We searched a total of 280 studies. Through screening of the titles and reading the abstracts, 31 potentially relevant reports were identified that included surgery plus HIPC versus surgery alone. Of these 31 articles, only ten randomized trials were fit the selection criteria [16–25] and included in our study. The selection procedure was further summarized in Figure 1. The 1062 gastric cancer patients enrolled in the studies were divided into the HIPC group (n = 518) and control group (n = 544), shown in Table 1. Of the ten trials, all of the investigators were from Asia: six were from Japan [16–21] and four were from China [22–25]. The quality of the included trials was evaluated according to the Jadad-scale (Table 2), and three trails [20, 21, 23] were low quality according to the scores (< 4 scores).
Overall survival rates
The overall survival rate of the 1062 patients in the ten studies was shown in Figure 2[16–25] (518 in the HIPC group and 544 in the control group). Seven trials used MMC as the primary drug in HIPC [15–21] and three used 5-FU.

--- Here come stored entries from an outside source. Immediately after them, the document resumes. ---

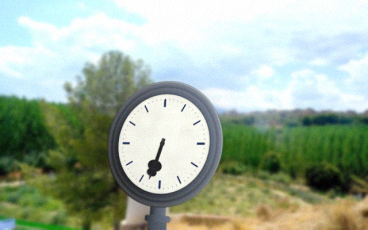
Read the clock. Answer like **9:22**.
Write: **6:33**
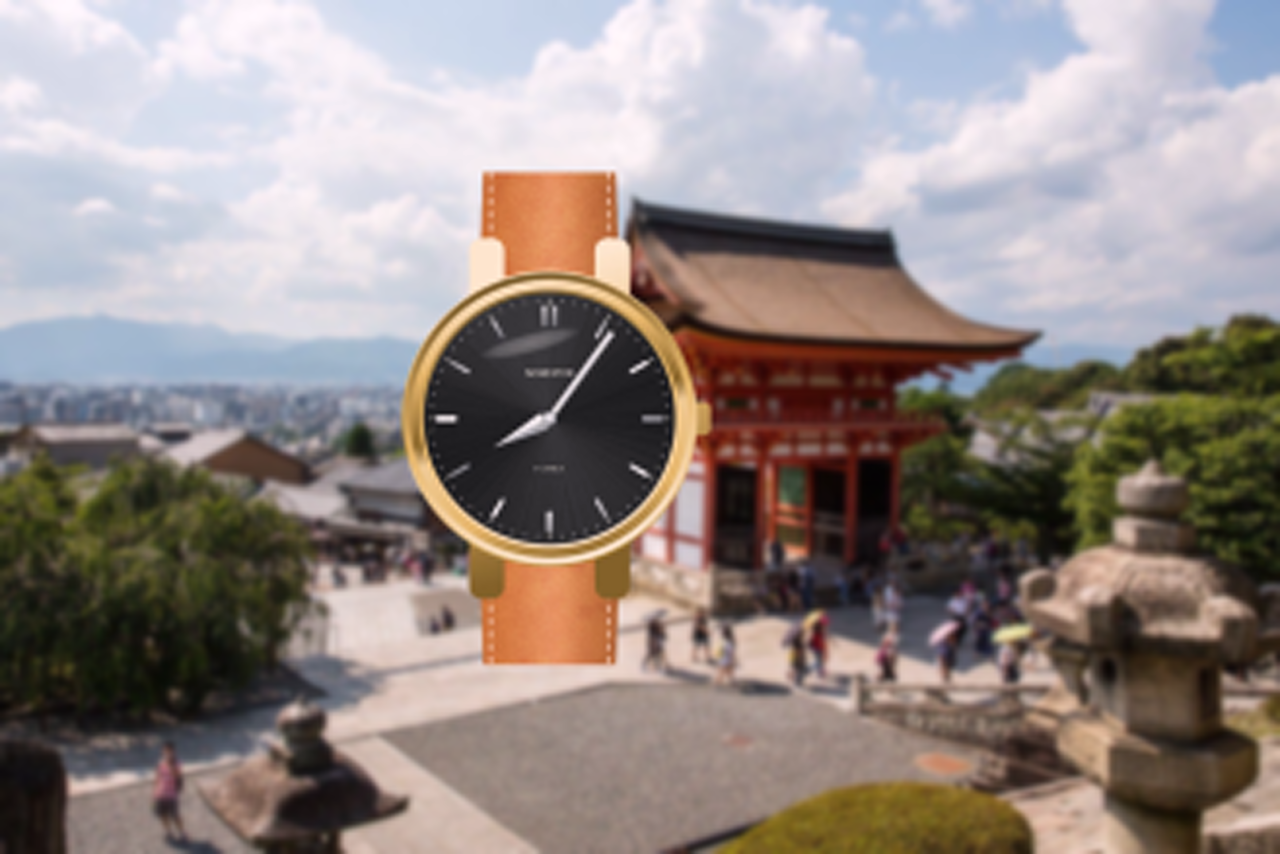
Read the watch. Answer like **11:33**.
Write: **8:06**
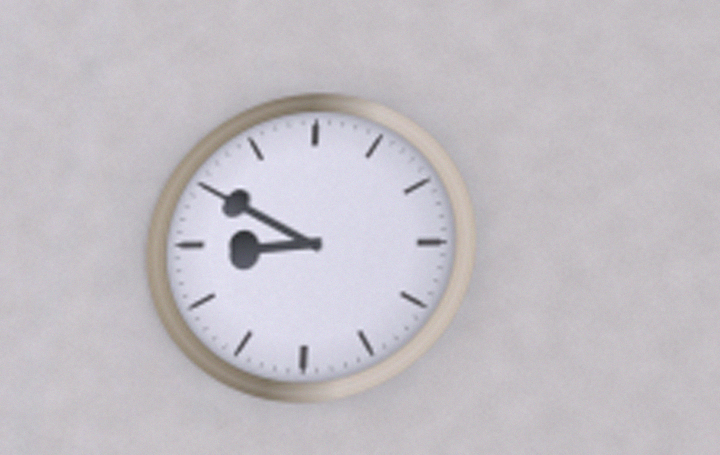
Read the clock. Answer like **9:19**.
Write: **8:50**
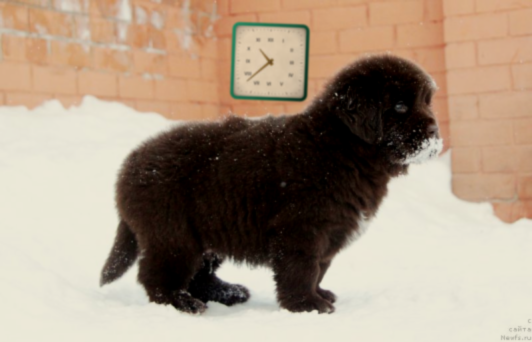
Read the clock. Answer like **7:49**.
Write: **10:38**
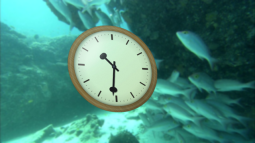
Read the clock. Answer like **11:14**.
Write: **10:31**
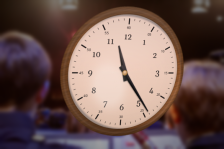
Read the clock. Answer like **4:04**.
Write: **11:24**
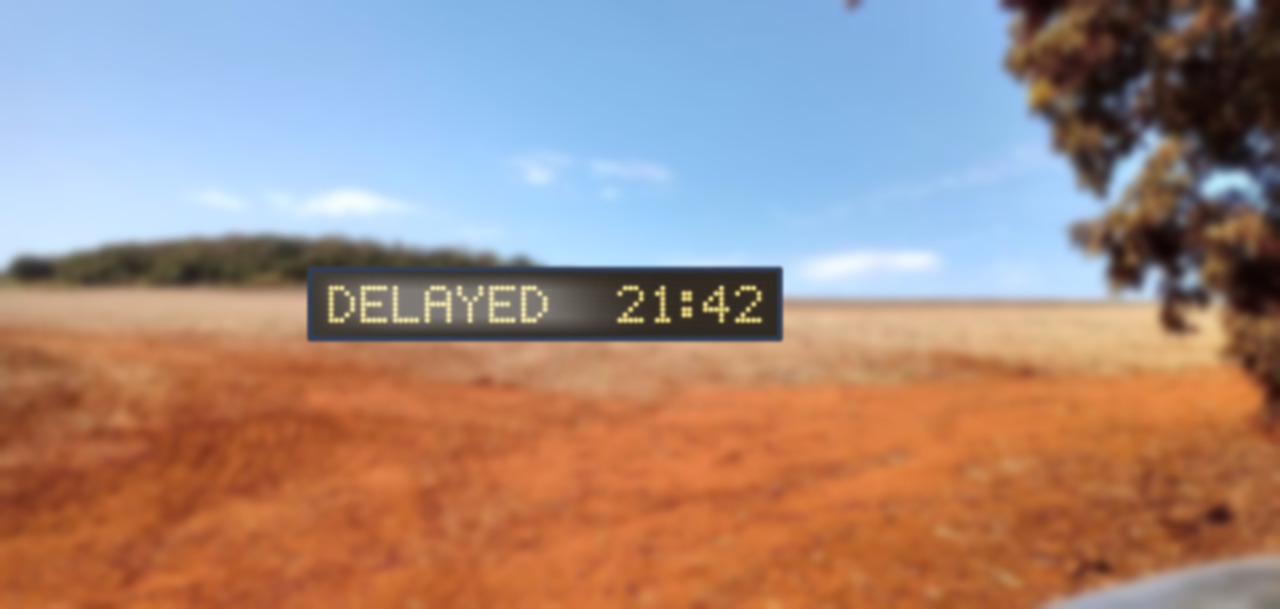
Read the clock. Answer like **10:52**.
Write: **21:42**
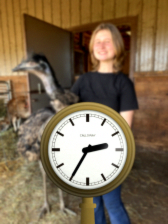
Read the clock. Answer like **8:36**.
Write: **2:35**
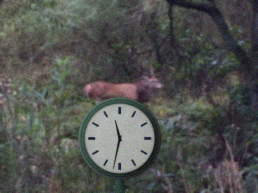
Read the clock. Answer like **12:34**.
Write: **11:32**
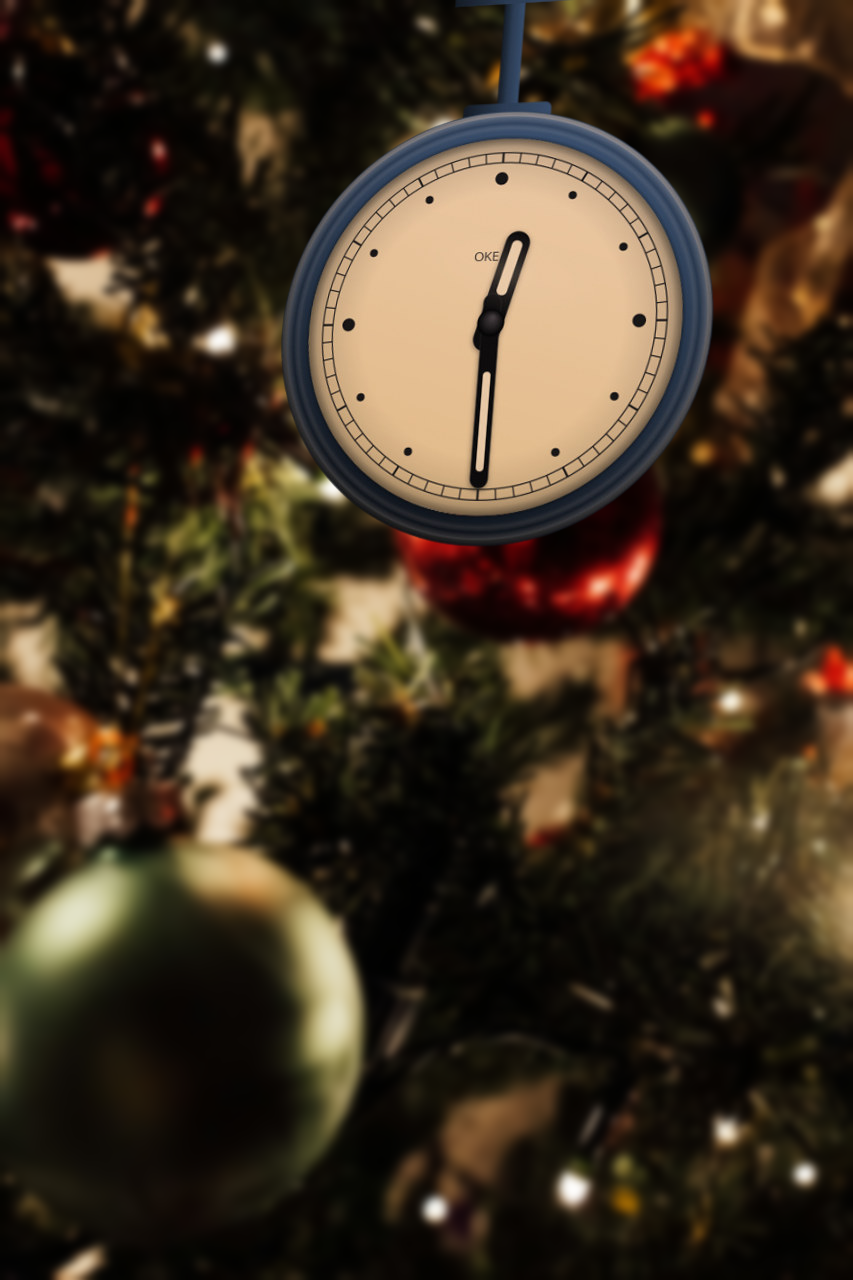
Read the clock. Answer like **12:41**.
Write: **12:30**
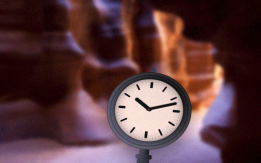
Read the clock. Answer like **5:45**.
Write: **10:12**
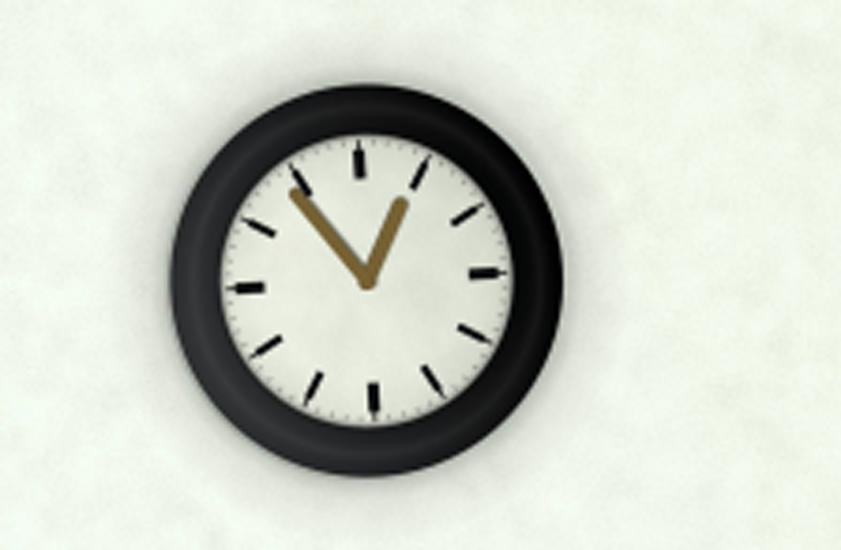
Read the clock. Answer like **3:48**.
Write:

Thus, we created two subgroups for analysis: MMC subgroup and 5-FU subgroup. As a result, significant survival improvements were found in the HIPC group compared to the control group, as well as in the MMC subgroup (RR = 0.75, 95%CI 0.65-0.86; P < 0.00001; fixed-effect model), and in the 5-FU group (RR = 0. 69, 95%CI 0.52-0.90; P < 0.00001; fixed-effect model). There was no obvious statistical heterogeneity in the trials. All trials analysis provided similar results (RR = 0. 73, 95%CI 0.64-0.83; P < 0.00001; fixed-effect model) without statistical heterogeneity (I2 = 0%). Four trials [19, 22, 24, 25] utilized systemic chemotherapy after surgery for both the HIPC and control groups. We used additional analysis to obtain results that were identical in the group without systemic chemotherapy (RR = 0.71, 95%CI 0.59-0.87; P < 0.00001; fixed-effect model) and the group with systemic chemotherapy (RR = 0.75, 95%CI 0.63-0.89; P < 0.00001; fixed-effect model) (Figure 3). Sensitivity analysis was performed without the low quality trials and the results were the same (RR = 0.74, 95%CI 0.64-0.86; P < 0.00001).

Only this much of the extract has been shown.